SOURCE INFORMATION Block Start

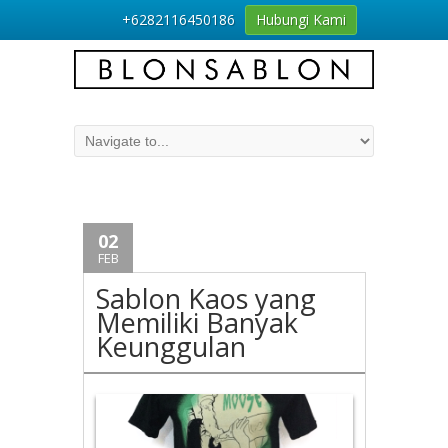
+6282116450186
Hubungi Kami
02
FEB
Sablon Kaos yang
Memiliki Banyak
Keunggulan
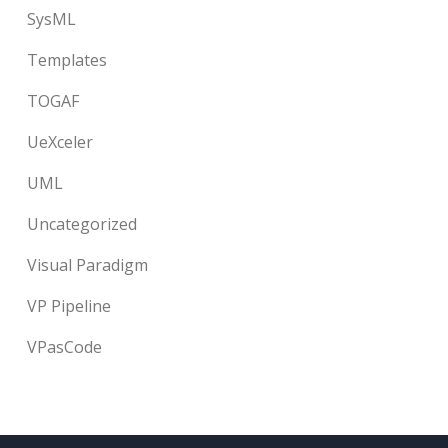
SysML
Templates
TOGAF
UeXceler
UML
Uncategorized
Visual Paradigm
VP Pipeline
VPasCode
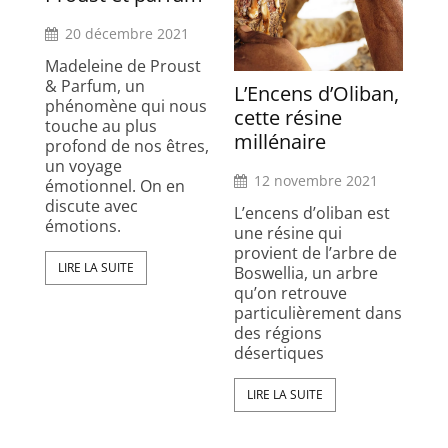
20 décembre 2021
Madeleine de Proust
& Parfum, un
L’Encens d’Oliban,
phénomène qui nous
cette résine
touche au plus
millénaire
profond de nos êtres,
un voyage
12 novembre 2021
émotionnel. On en
discute avec
L’encens d’oliban est
émotions.
une résine qui
provient de l’arbre de
LIRE LA SUITE
Boswellia, un arbre
qu’on retrouve
particulièrement dans
des régions
désertiques
LIRE LA SUITE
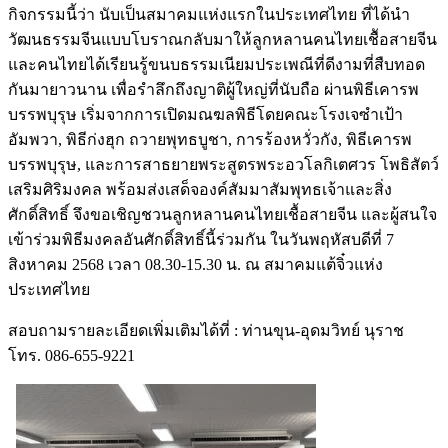
กิจกรรมนี้ว่า นับเป็นสมาคมแห่งแรกในประเทศไทย ที่ได้นำ
วัฒนธรรมจีนแบบโบราณกลับมาให้ลูกหลานคนไทยเชืัอสายจีน
และคนไทยได้เรียนรู้ขนบธรรมเนียมประเพณีที่ดีงามที่สืบทอด
กันมายาวนาน เพื่อรำลึกถึงญาติผู้ใหญ่ที่นับถือ ผ่านพิธีเคารพ
บรรพบุรุษ เริ่มจากการเปิดมณฆลพิธีโดยคณะโรงเจซำเป้า
อัมพวา, พิธีก่งฮุก ถวายพุทธบูชา, การร้องหวั่วกัง, พิธีเคารพ
บรรพบุรุษ, และการสาธยายพระสูตรพระอวโลกิเตศวร โพธิสัตว์
เสริมศิริมงคล พร้อมส่งเสด็จองค์สัมมาสัมพุทธเจ้าและสิ่ง
ศักดิ์สิทธิ์ จึงขอเชิญชวนลูกหลานคนไทยเชื้อสายจีน และผู้สนใจ
เข้าร่วมพิธีมงคลอันศักดิ์สิทธิ์นี้ร่วมกัน ในวันพฤหัสบดีที่ 7
สิงหาคม 2568 เวลา 08.30-15.30 น. ณ สมาคมแต้จิ๋วแห่ง
ประเทศไทย
สอบถามรายละเอียดเพิ่มเติมได้ที่ : ท่านขุน-อุดมวิทย์ นุราช
โทร. 086-655-9221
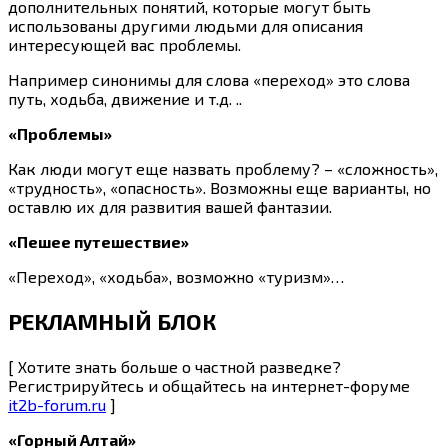
дополнительных понятий, которые могут быть
использованы другими людьми для описания
интересующей вас проблемы.
Например синонимы для слова «переход» это слова
путь, ходьба, движение и т.д. ..
«Проблемы»
Как люди могут еще назвать проблему? – «сложность»,
«трудность», «опасность». Возможны еще варианты, но
оставлю их для развития вашей фантазии.
«Пешее путешествие»
«Переход», «ходьба», возможно «туризм»…
РЕКЛАМНЫЙ БЛОК
[ Хотите знать больше о частной разведке?
Регистрируйтесь и общайтесь на интернет-форуме
it2b-forum.ru
]
«Горный Алтай»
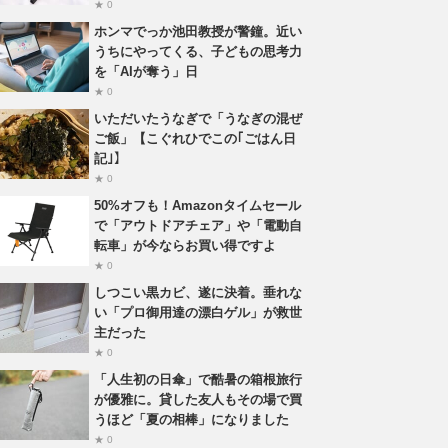
★ 0
ホンマでっか池田教授が警鐘。近い
うちにやってくる、子どもの思考力
を「AIが奪う」日
★ 0
いただいたうなぎで「うなぎの混ぜ
ご飯」【こぐれひでこの｢ごはん日
記｣】
★ 0
50%オフも！Amazonタイムセール
で「アウトドアチェア」や「電動自
転車」が今ならお買い得ですよ
★ 0
しつこい黒カビ、遂に決着。垂れな
い「プロ御用達の漂白ゲル」が救世
主だった
★ 0
「人生初の日傘」で酷暑の箱根旅行
が優雅に。貸した友人もその場で買
うほど「夏の相棒」になりました
★ 0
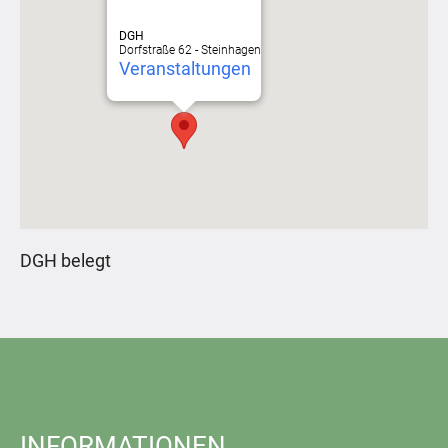
DGH
Dorfstraße 62 - Steinhagen
Veranstaltungen
DGH belegt
INFORMATIONEN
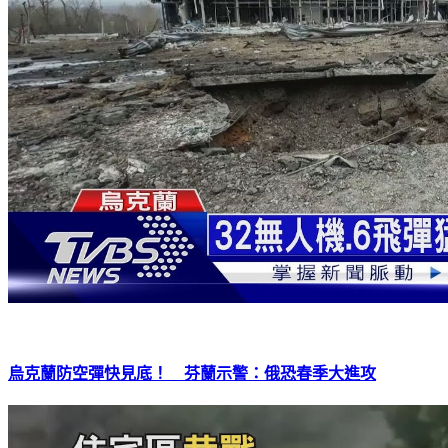
烏克蘭防空彈快見底！ 芬蘭示警：俄恐春季大進攻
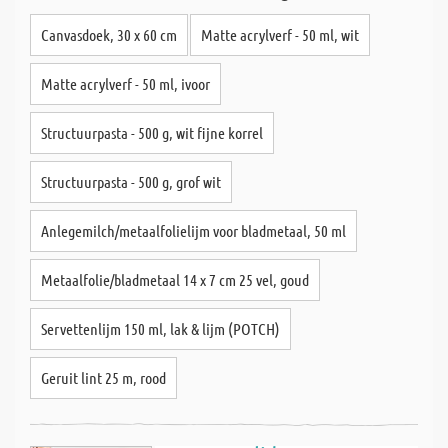
Canvasdoek, 30 x 60 cm
Matte acrylverf - 50 ml, wit
Matte acrylverf - 50 ml, ivoor
Structuurpasta - 500 g, wit fijne korrel
Structuurpasta - 500 g, grof wit
Anlegemilch/metaalfolielijm voor bladmetaal, 50 ml
Metaalfolie/bladmetaal 14 x 7 cm 25 vel, goud
Servettenlijm 150 ml, lak & lijm (POTCH)
Geruit lint 25 m, rood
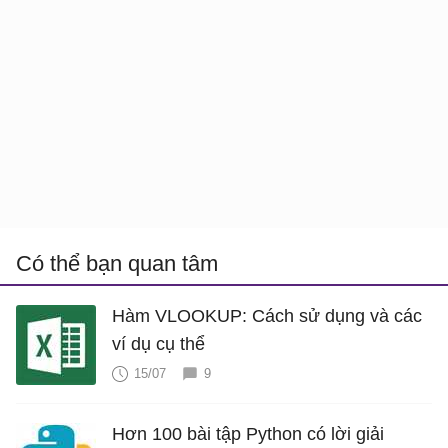
Có thể bạn quan tâm
Hàm VLOOKUP: Cách sử dụng và các
ví dụ cụ thể
15/07
9
Hơn 100 bài tập Python có lời giải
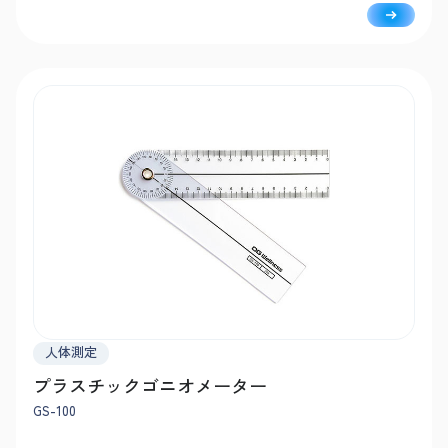
います。
人体測定
プラスチックゴニオメーター
GS-100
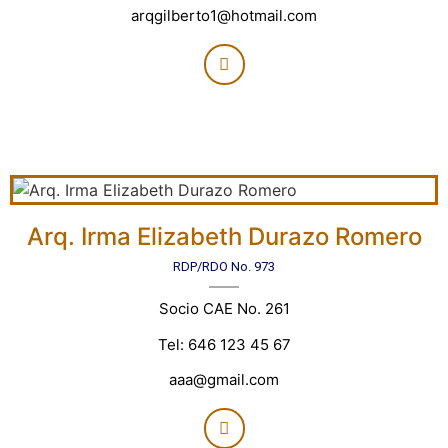
arqgilberto1@hotmail.com
Arq. Irma Elizabeth Durazo Romero
RDP/RDO No. 973
Socio CAE No. 261
Tel: 646 123 45 67
aaa@gmail.com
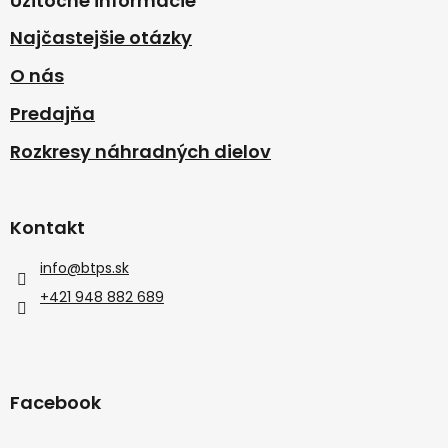
Užitočné informácie
Najčastejšie otázky
O nás
Predajňa
Rozkresy náhradných dielov
Kontakt
info
@
btps.sk
+421 948 882 689
Facebook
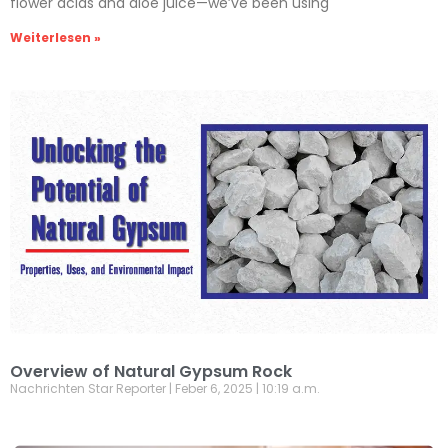
flower acids and aloe juice—we’ve been using
Weiterlesen »
Overview of Natural Gypsum Rock
Nachrichten Star Reporter
Feber 6, 2025
10:19 a.m.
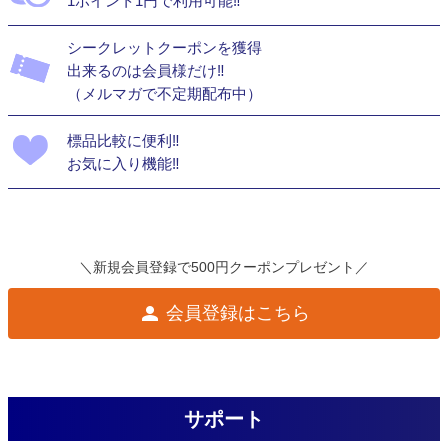
1ポイント1円で利用可能‼
シークレットクーポンを獲得
出来るのは会員様だけ‼
（メルマガで不定期配布中）
標品比較に便利‼
お気に入り機能‼
＼新規会員登録で500円クーポンプレゼント／
会員登録はこちら
サポート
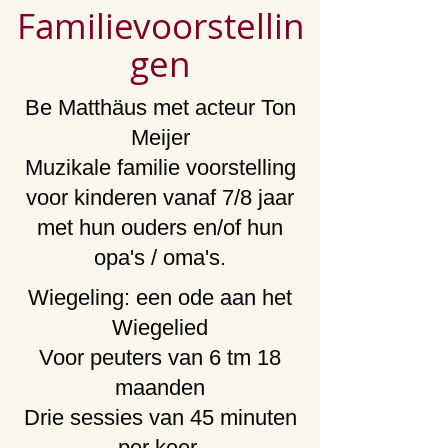
Familievoorstellin
gen
Be Matthäus met acteur Ton
Meijer
Muzikale familie voorstelling
voor kinderen vanaf 7/8 jaar
met hun ouders en/of hun
opa's / oma's.
Wiegeling: een ode aan het
Wiegelied
Voor peuters van 6 tm 18
maanden
Drie sessies van 45 minuten
per keer.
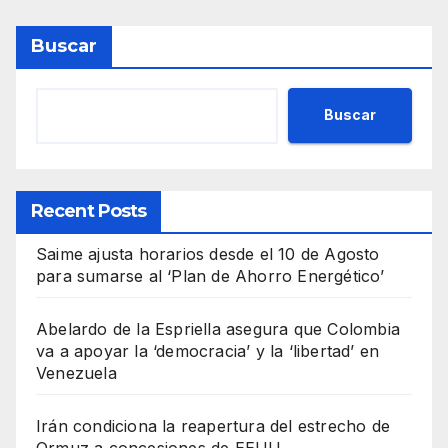
Buscar
Buscar
Recent Posts
Saime ajusta horarios desde el 10 de Agosto
para sumarse al ‘Plan de Ahorro Energético’
Abelardo de la Espriella asegura que Colombia
va a apoyar la ‘democracia’ y la ‘libertad’ en
Venezuela
Irán condiciona la reapertura del estrecho de
Ormuz a concesiones de EEUU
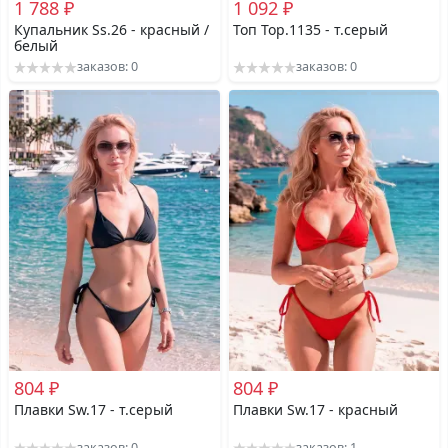
1 788 ₽
1 092 ₽
Купальник Ss.26 - красный /
Топ Top.1135 - т.серый
белый
заказов: 0
заказов: 0
804 ₽
804 ₽
Плавки Sw.17 - т.серый
Плавки Sw.17 - красный
заказов: 0
заказов: 1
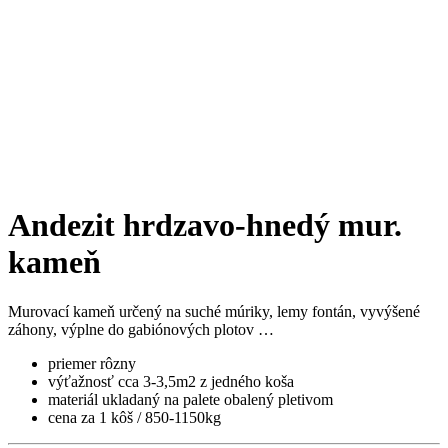
Andezit hrdzavo-hnedý mur.
kameň
Murovací kameň určený na suché múriky, lemy fontán, vyvýšené
záhony, výplne do gabiónových plotov …
priemer rôzny
výťažnosť cca 3-3,5m2 z jedného koša
materiál ukladaný na palete obalený pletivom
cena za 1 kôš / 850-1150kg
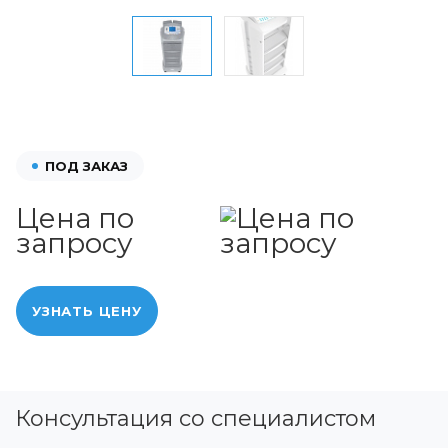
ПОД ЗАКАЗ
Цена по
запросу
УЗНАТЬ ЦЕНУ
Консультация со специалистом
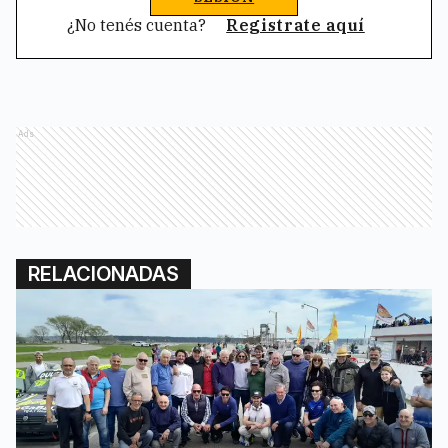
¿No tenés cuenta?
Registrate aquí
Ads
RELACIONADAS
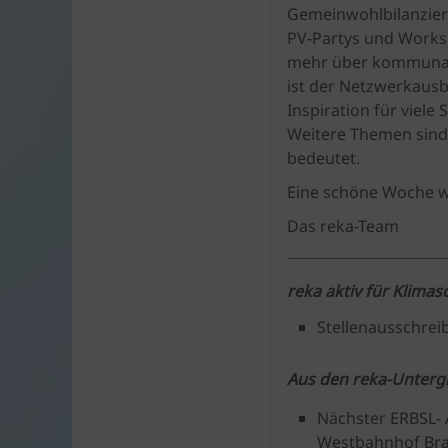
Gemeinwohlbilanzier
PV-Partys und Works
mehr über kommunale
ist der Netzwerkausb
Inspiration für viel
Weitere Themen sind
bedeutet.
Eine schöne Woche w
Das reka-Team
reka aktiv für Klimas
Stellenausschrei
Aus den reka-Unter
Nächster ERBSL- A
Westbahnhof Br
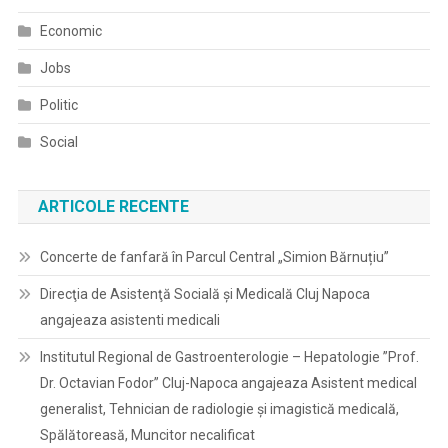
Economic
Jobs
Politic
Social
ARTICOLE RECENTE
Concerte de fanfară în Parcul Central „Simion Bărnuțiu”
Direcţia de Asistenţă Socială şi Medicală Cluj Napoca
angajeaza asistenti medicali
Institutul Regional de Gastroenterologie – Hepatologie ”Prof.
Dr. Octavian Fodor” Cluj-Napoca angajeaza Asistent medical
generalist, Tehnician de radiologie și imagistică medicală,
Spălătoreasă, Muncitor necalificat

SOURCE INFORMATION Block End

Tally up the lines in the preceding listing that contain the string "Cluj". Respond with the number and nothing else.

EXERCISE RESULT —
2